Method 2: The Modern Regex Bridge (PowerShell)

The findstr method is fast but often captures the entire line containing the email, rather than just the address itself. For "Clean" extraction (getting exactly the email and nothing else), PowerShell's regex engine is significantly more powerful.

Implementation Script

@echo off
setlocal

set "file=log.txt"
set "output=emails_only.txt"

echo Performing clean email extraction...

:: This PowerShell one-liner reads the file as a single string,
:: finds all regex matches, and outputs unique results line-by-line
powershell -NoProfile -Command ^
"$content = Get-Content -Path '%file%' -Raw;" ^
"$regex = '[a-zA-Z0-9._%%+-]+@[a-zA-Z0-9.-]+\.[a-zA-Z]{2,}';" ^
"[regex]::Matches($content, $regex) | ForEach-Object { $_.Value } | Sort-Object -Unique | Set-Content -Path '%output%'"
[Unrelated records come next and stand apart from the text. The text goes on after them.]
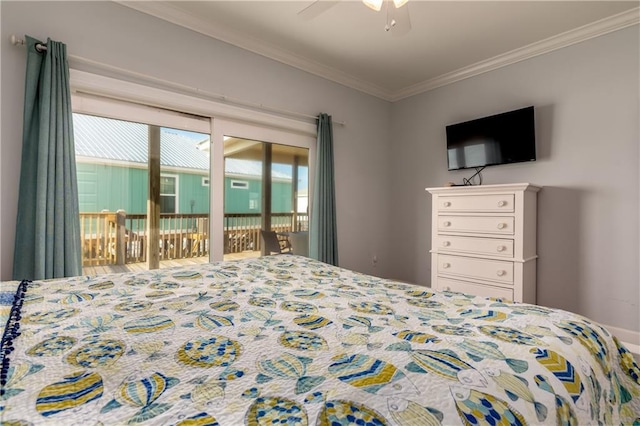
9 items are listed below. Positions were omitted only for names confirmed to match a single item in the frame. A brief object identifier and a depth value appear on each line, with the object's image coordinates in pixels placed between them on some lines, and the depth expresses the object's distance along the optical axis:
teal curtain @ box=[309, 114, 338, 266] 3.36
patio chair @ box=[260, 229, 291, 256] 3.27
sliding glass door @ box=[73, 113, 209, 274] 2.34
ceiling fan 1.71
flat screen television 2.97
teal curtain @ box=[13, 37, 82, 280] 1.94
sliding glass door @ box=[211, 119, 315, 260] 2.92
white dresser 2.69
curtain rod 2.00
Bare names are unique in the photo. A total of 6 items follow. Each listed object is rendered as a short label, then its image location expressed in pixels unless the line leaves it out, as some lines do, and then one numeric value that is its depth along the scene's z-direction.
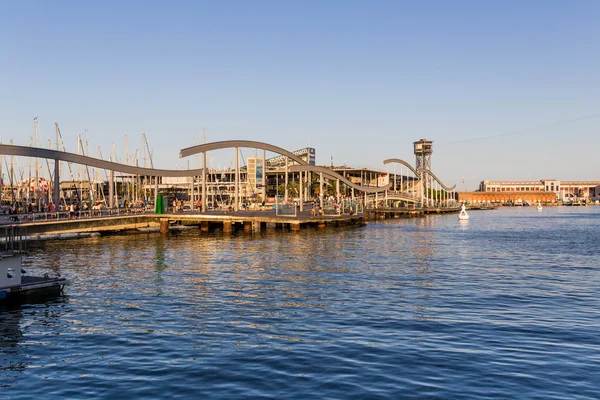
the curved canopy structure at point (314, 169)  94.09
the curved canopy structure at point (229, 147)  77.62
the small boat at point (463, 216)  125.11
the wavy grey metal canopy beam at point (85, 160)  60.00
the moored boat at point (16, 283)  27.19
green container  79.06
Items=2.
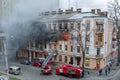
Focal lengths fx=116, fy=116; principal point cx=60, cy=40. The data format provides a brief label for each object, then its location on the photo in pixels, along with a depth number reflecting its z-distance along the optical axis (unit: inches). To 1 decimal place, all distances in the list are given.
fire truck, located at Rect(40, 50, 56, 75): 691.5
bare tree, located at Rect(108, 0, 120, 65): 856.5
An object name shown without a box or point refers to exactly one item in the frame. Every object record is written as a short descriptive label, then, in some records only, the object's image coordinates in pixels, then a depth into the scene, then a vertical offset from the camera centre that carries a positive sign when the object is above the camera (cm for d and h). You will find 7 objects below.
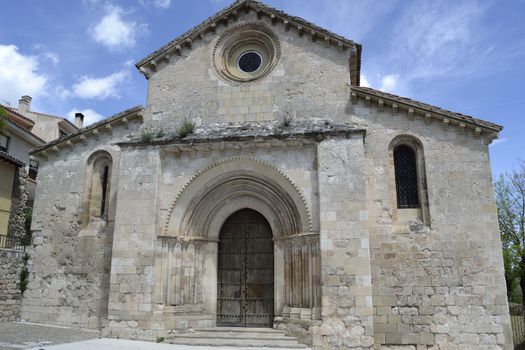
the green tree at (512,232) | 1762 +203
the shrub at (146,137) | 1295 +405
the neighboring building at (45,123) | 2764 +950
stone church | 1101 +193
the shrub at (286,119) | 1255 +445
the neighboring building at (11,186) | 1745 +366
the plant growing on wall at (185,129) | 1287 +425
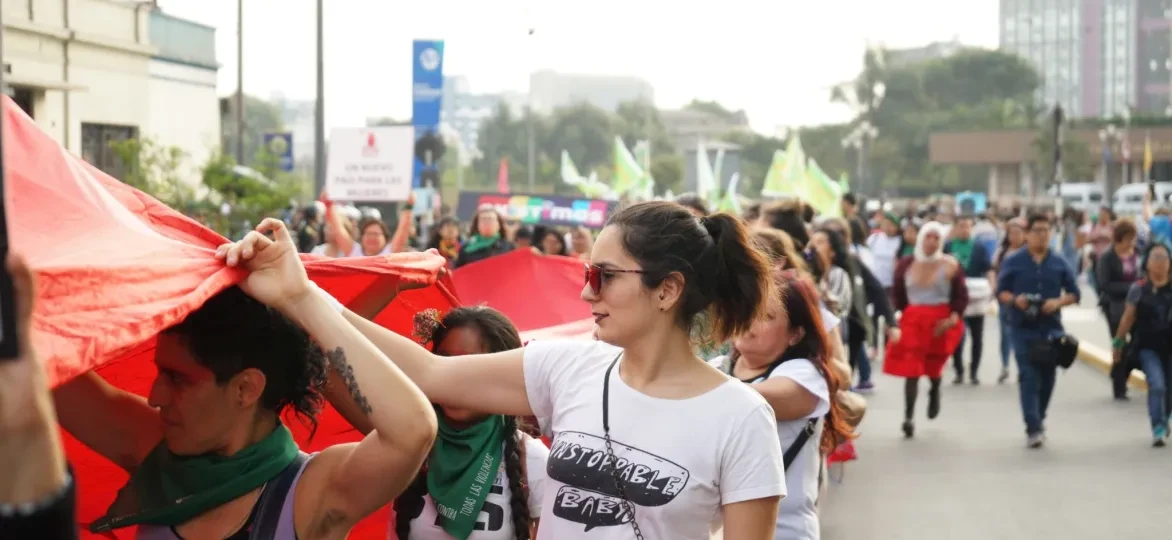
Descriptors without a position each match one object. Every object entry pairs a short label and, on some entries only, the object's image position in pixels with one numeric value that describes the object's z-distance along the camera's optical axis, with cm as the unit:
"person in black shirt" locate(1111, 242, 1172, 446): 1237
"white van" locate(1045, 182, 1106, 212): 7269
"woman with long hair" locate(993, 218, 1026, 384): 1543
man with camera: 1229
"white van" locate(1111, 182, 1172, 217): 5881
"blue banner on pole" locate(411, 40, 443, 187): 1833
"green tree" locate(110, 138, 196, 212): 2050
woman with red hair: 454
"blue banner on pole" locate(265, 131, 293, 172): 2423
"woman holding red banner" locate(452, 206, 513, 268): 1399
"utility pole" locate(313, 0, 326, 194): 2139
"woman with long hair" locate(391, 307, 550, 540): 394
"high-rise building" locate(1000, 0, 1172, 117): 14025
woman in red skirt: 1288
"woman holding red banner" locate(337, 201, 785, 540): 302
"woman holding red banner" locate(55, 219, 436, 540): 273
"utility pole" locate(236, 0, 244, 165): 2767
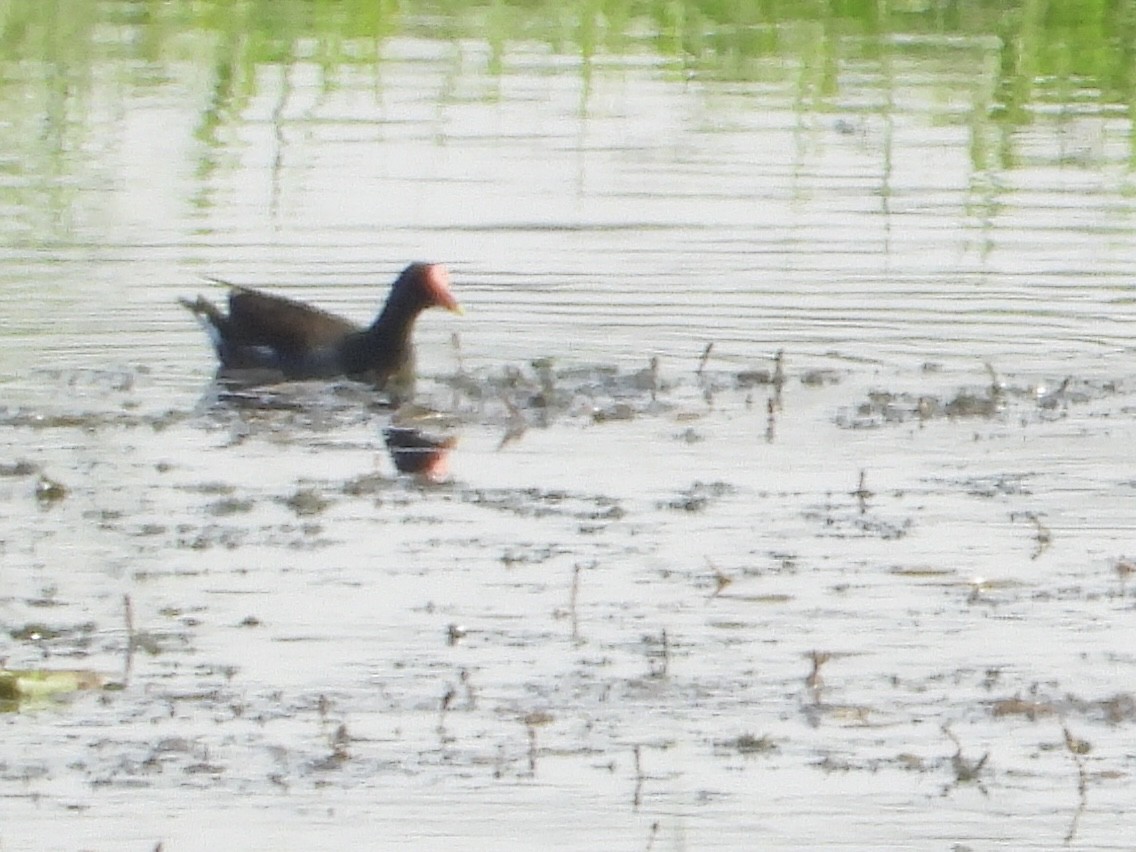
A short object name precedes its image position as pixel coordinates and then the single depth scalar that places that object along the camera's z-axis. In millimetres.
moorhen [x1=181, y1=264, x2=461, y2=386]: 24609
echo [DONE] Unique emails saved to %output%.

endlocal
pause
note

The % character must be escaped as %% inside a Batch script so that the shell passes a literal % to PowerShell. The -Raw switch on Get-Content reads the file as a single string, ensuring that [regex]::Matches scans across line boundaries and captures every address. Set-Content is used instead of the > redirection operator to avoid encoding issues between PowerShell and the Batch shell.

Why Extract Emails via Script?

  1. Auditing: Identifying which users are mentioned in system alerts or error notifications.
  2. Database Seeding: Extracting user contacts from legacy plain-text inventories to import them into a modern CRM.
  3. Communication Logs: Stripping metadata from an exported chat or mail log to get a clean list of participants.

Best Practices

  1. Deduplication: Many text files contain the same email multiple times. Always pipe your results through a unique-filter (as seen in Method 2) to avoid bloating your list.
  2. Handling Special Characters: Email addresses can contain + (for sub-addressing) and _. Ensure your regex accounts for these characters to avoid breaking the address in half.
  3. Encoding: If the source file is in a non-standard encoding, the extraction might miss addresses. Use the -Encoding flag in PowerShell to ensure the text is read correctly.

Conclusion

Extracting email addresses is a powerful way to turn unstructured text into a structured contact inventory. While native Batch commands provide a quick way to find lines containing emails, the PowerShell regex bridge offers the precision needed for professional data harvesting. By automating this extraction, you save hours of manual searching and ensure that your contact lists are accurate and complete.